Thanks for the clarifications!
The precision is important in my case, because I'm trying to
shrink an existing array -- first the filesystem, then the RAID
array, then the constituent partitions. I fear if I specify
any new sizes incorrectly, the next thing on disk (superblock
or future new subsequent partition) could be overwritten and
corrupted.
There are still two areas where additional details about the
mdadm behavior would help (see below)...
Paul Clements wrote:
Gordon Mohr (@ Bitzi) wrote:
My 'mdadm' (v1.6.0) man page includes:
# -z, --size=
# Amount (in Kibibytes) of space to use from each drive in
# RAID1/4/5/6. This must be a multiple of the chunk size, and
# must leave about 128Kb of space at the end of the drive for the
# RAID superblock. If this is not specified (as it normally is
# not) the smallest drive (or partition) sets the size, though if
# there is a variance among the drives of greater than 1%, a
# warning is issued.
There are several problems when trying to interpret the phrase "This must be a
multiple of the chunk size, and must leave about 128Kb of space at the end of
the drive for the RAID superblock."
(1) Someone resizing an array may not know the chunk size, and it's unclear
if assuming the default of 64 is OK, or dangerous. (My experiments show that
'mdadm' will accept a size value that is not a multiple of 64, and will update
the array size as shown by --detail to this non-multiple size, at least for
RAID1. Does this risk disaster?)
RAID1 doesn't use chunk size, so chunk size is completely irrelevant
here. But, for the RAID levels that use chunk size, things are handled
correctly -- mdadm will round the size to a chunk multiple.
OK. Does it round to nearest, or consistently up or down? (This
isn't relevant for my RAID1 case, but if it were rounding up
without the user realizing it, wouldn't a following partition on
disk be at risk?)
(2) "Kb" is technically the abbrieviation of "kilobits", not "kibibytes". I'm
assuming "128Kb" means "128 kibibytes" from the preceding context. I suggest
avoiding the abbrieviation entirely to avoid confusion.
(3) To "leave" space is ambiguous in what it means for the value specified.

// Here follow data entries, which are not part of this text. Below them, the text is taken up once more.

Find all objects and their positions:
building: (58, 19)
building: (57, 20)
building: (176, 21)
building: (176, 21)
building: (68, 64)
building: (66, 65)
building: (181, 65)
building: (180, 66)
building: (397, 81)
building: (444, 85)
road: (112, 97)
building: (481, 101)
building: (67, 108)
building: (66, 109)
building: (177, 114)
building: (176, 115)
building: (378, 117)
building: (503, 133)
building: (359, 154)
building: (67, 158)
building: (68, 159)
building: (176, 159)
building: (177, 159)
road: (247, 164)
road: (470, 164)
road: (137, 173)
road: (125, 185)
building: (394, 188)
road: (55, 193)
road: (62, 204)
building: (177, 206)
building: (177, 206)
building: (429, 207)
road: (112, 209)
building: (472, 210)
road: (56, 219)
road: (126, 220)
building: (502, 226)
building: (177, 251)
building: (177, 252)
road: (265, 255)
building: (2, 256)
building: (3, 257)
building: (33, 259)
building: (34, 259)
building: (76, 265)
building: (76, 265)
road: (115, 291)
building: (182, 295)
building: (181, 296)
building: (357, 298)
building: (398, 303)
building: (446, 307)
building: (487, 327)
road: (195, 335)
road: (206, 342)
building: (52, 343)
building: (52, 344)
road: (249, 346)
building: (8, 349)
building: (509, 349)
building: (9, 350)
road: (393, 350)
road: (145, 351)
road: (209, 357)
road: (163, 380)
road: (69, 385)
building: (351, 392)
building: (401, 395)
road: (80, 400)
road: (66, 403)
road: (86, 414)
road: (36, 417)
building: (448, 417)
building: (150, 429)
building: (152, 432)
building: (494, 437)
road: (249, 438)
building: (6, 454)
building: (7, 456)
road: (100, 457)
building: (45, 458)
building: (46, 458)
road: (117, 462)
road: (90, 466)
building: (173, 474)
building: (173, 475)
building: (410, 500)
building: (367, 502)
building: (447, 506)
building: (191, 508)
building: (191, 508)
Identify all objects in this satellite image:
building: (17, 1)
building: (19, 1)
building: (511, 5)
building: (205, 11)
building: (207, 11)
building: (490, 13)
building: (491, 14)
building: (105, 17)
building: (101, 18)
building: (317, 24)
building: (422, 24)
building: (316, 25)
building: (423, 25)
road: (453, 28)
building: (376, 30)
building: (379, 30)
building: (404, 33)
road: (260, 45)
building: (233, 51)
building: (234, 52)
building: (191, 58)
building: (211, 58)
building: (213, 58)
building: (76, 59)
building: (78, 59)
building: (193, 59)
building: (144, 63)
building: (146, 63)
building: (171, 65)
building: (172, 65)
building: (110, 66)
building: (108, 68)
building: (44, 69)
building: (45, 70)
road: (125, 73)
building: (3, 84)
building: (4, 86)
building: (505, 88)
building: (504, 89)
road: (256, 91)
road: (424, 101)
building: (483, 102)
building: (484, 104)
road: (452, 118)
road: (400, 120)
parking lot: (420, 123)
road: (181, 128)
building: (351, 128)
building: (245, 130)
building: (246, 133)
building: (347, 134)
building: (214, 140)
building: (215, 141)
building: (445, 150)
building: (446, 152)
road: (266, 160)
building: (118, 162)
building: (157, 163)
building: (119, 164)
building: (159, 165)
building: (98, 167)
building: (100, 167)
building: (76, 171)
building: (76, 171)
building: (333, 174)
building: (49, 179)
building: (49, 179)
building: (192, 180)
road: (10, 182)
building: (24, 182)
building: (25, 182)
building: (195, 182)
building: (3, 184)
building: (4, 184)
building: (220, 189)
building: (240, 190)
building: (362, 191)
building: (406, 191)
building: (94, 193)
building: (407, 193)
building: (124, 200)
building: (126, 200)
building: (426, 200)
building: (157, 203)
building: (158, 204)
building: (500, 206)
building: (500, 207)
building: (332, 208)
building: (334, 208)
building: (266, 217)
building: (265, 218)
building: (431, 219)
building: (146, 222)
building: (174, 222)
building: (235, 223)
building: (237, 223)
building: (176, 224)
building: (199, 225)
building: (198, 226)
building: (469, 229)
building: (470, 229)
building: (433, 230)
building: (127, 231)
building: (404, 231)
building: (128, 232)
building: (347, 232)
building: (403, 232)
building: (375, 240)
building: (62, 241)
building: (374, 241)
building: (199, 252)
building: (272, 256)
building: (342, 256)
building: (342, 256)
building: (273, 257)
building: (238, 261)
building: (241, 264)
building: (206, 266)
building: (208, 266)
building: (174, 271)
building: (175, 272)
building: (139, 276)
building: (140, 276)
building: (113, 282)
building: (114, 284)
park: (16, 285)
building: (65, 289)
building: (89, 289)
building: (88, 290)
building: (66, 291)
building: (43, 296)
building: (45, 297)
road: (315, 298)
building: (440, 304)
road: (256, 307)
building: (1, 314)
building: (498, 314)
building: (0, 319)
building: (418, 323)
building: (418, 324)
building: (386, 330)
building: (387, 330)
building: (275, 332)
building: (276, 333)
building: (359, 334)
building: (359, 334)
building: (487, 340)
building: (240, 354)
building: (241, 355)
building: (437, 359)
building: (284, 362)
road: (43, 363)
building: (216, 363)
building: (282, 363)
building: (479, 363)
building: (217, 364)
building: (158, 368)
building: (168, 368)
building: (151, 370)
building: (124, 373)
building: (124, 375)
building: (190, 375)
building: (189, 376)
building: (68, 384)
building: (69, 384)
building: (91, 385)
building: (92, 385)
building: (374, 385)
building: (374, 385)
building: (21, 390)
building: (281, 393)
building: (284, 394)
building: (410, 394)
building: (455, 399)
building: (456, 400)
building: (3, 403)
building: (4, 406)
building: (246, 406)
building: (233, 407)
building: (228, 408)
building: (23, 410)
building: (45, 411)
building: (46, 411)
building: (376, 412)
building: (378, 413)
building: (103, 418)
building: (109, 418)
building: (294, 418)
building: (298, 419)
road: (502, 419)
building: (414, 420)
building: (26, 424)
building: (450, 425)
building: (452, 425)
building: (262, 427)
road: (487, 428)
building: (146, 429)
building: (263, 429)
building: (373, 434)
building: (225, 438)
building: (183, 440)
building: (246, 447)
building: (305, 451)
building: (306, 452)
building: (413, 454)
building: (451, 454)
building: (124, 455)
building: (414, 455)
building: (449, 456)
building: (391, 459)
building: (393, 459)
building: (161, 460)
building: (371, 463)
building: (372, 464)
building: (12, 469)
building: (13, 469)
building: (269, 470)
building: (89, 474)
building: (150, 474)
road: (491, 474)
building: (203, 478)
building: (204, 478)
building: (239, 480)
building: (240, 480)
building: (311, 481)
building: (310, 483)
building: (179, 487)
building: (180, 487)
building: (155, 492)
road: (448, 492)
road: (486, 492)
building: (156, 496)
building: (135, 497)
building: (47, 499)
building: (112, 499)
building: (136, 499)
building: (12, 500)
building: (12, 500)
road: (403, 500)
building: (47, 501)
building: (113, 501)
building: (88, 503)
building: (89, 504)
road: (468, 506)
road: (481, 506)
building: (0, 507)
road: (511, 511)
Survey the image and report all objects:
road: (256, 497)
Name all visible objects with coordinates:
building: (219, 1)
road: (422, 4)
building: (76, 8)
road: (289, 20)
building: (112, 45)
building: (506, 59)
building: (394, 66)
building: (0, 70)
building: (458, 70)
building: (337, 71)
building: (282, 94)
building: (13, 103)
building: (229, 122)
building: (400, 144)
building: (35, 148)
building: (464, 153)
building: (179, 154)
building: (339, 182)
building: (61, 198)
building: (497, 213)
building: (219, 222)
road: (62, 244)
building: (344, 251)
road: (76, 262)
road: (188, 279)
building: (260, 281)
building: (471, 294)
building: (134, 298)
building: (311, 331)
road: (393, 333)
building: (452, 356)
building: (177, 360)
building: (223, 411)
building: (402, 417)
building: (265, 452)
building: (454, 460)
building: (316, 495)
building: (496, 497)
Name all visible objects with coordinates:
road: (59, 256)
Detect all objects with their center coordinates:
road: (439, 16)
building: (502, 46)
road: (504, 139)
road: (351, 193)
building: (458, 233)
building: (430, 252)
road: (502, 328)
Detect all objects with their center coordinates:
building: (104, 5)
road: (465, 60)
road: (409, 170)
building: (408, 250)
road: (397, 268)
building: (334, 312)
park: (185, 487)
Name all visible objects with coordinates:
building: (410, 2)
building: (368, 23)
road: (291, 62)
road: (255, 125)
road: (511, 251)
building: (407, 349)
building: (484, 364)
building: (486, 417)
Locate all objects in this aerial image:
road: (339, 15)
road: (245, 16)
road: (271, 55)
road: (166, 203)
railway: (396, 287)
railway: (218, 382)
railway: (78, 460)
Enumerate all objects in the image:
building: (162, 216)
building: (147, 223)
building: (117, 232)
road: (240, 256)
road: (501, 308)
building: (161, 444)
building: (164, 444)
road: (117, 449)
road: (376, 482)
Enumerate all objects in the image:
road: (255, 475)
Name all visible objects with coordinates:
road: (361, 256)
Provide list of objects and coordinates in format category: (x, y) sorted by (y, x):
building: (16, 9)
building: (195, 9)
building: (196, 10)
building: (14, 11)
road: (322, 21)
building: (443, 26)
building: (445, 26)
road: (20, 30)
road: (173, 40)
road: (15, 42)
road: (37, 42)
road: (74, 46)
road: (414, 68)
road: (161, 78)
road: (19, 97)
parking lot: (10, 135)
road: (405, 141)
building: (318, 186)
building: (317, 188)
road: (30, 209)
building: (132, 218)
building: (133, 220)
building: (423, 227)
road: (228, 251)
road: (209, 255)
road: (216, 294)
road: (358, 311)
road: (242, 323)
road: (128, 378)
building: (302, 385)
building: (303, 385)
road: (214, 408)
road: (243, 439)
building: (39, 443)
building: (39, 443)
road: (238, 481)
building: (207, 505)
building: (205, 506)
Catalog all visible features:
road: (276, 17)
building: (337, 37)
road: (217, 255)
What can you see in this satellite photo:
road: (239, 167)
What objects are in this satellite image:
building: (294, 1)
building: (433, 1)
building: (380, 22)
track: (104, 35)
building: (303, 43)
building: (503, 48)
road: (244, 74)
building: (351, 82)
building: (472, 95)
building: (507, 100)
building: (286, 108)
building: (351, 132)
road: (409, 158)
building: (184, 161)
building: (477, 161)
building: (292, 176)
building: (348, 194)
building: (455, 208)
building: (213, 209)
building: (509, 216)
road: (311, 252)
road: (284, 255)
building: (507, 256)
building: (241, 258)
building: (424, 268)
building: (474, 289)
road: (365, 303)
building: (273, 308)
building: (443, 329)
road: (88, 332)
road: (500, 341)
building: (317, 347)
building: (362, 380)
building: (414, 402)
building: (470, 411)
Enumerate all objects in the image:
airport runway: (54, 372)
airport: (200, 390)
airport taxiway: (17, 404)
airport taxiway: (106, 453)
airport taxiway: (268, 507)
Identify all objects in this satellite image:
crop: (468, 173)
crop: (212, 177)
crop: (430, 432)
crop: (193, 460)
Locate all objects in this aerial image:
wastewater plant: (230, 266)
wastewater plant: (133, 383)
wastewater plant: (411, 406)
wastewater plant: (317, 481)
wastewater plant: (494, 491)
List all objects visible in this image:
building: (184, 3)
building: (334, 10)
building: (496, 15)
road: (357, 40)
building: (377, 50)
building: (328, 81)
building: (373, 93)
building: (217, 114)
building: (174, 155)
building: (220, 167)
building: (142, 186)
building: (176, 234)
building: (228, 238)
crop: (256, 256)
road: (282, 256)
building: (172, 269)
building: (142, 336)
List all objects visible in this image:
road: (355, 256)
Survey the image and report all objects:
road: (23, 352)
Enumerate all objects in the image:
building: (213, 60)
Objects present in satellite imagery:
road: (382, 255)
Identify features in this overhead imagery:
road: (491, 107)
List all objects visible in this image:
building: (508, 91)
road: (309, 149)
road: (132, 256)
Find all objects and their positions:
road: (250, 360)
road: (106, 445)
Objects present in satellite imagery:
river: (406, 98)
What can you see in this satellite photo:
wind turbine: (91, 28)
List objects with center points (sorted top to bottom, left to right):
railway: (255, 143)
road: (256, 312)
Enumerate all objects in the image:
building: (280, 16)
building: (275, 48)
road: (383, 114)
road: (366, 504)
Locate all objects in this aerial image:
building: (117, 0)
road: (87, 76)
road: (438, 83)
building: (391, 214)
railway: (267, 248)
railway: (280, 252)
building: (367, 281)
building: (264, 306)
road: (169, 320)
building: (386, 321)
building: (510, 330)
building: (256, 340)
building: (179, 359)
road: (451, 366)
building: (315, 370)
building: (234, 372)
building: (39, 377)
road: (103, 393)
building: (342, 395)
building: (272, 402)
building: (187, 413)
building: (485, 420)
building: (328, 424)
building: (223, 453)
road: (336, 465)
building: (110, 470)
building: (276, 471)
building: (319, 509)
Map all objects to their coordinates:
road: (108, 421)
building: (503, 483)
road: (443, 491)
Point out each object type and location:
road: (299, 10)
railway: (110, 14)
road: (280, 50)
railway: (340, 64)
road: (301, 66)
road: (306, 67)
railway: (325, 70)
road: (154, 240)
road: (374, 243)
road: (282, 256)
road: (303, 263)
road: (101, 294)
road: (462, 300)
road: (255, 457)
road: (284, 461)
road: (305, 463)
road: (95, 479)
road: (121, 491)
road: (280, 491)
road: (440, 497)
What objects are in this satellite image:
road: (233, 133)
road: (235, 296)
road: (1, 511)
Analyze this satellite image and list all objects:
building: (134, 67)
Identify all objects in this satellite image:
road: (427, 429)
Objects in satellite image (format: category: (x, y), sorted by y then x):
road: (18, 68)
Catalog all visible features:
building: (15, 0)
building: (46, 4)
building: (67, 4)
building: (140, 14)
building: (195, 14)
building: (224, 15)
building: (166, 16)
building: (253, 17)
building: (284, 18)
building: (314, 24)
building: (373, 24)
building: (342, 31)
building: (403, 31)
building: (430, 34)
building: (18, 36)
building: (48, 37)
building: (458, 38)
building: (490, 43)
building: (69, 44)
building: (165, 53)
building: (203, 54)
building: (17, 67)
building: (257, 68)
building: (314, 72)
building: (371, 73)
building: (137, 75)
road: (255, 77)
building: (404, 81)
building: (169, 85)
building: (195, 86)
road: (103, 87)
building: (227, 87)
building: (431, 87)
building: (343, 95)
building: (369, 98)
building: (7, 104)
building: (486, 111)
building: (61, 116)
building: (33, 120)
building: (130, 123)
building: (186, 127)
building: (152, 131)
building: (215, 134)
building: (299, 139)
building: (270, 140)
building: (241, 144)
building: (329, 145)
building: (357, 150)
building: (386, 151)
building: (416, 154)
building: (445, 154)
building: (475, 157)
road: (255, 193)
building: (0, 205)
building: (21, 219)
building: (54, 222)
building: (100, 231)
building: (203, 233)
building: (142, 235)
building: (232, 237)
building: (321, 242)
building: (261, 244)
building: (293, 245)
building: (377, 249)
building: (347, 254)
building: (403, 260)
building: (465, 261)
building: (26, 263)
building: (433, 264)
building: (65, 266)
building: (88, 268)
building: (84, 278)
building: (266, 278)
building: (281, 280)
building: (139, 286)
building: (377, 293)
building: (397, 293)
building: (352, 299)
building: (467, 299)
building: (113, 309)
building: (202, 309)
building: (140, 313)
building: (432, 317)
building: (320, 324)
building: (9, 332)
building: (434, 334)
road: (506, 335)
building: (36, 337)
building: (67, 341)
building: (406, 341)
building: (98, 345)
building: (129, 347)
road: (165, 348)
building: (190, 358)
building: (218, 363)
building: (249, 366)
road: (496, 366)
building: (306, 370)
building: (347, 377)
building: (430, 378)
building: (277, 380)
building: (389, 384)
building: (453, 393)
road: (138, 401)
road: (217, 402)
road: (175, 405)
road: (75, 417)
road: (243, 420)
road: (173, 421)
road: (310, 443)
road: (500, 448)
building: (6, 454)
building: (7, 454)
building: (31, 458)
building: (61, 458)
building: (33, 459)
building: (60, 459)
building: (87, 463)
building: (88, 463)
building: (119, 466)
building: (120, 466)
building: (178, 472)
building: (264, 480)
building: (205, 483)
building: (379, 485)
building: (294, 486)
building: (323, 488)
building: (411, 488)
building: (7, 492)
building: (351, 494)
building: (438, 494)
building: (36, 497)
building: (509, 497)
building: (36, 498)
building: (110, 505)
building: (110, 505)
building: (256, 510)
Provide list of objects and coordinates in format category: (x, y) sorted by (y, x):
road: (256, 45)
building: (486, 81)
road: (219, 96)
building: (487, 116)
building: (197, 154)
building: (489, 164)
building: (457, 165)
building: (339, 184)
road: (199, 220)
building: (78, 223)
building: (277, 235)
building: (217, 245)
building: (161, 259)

Should the we take the amount of space needed for our filesystem and add 128K
to get the 'size' value to specify? Or specify exactly what's needed for
the filesystem, and be aware that RAID will actually use 128K more on
the consitutent devices than what was specified? (I *think* the second is
meant, but I'm not sure.)
Yes. You are specifying the "data" size. The superblock will be located
somewhere in the 128KB past the data.
OK.
(4) The imprecise "about 128Kb" raises the question: is more than 128K
sometimes needed? If I "leave" exactly 128K, is that a recipe for
eventual disaster when someday the superblock goes over this allotment?
No. The superblock takes 4K. The thing that makes the 128KB number
variable is the algorithm used to locate the superblock. The superblock
is always placed between 64 and 128 KB from the end of the disk:
super_location = disk_size - (disk_size % 64KB) - 64KB
All this being said, you rarely need to actually specify the array size.
mdadm is smart enough to figure all this out and use all available disk
capacity, which is almost always what you want.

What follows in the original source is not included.